• _Given problem_
Copy out the part of the items that opens with the line containing "pose: elev=85.2 azim=85.7" and runs through the last line of the items, keeping both of those lines and omitting the pictures.

--- Dataset ---

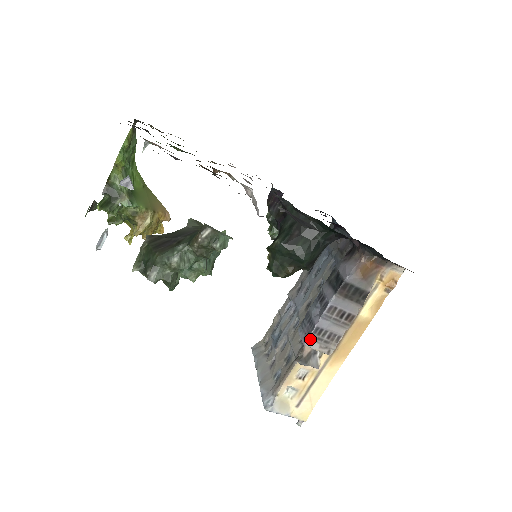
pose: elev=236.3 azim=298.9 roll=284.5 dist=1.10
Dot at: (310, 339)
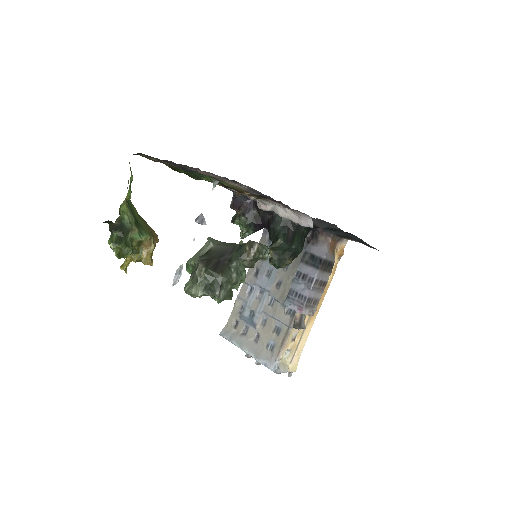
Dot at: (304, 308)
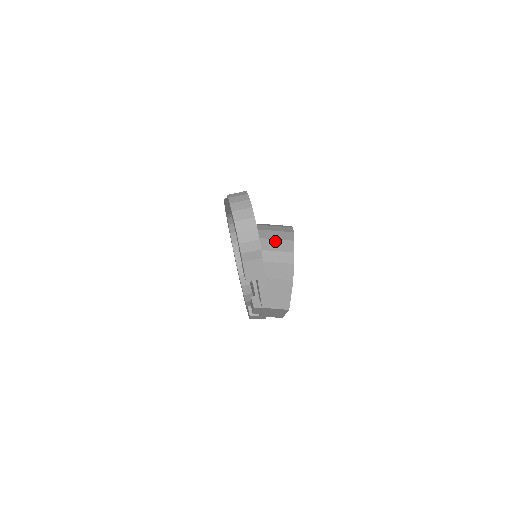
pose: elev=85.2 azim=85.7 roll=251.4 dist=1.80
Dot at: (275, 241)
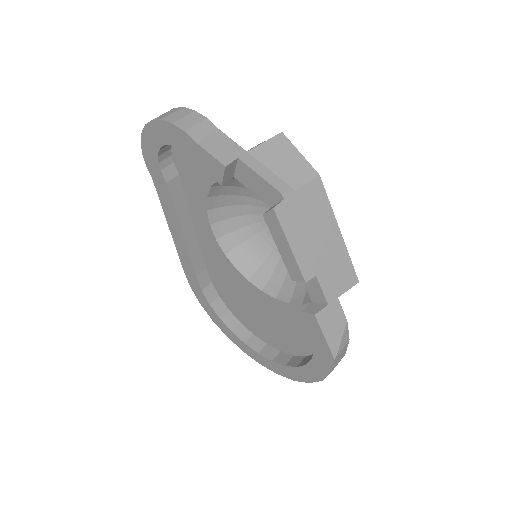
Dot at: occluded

---

• _Task answer_
pose: elev=85.2 azim=85.7 roll=251.4 dist=1.80
Dot at: (275, 241)
Dot at: occluded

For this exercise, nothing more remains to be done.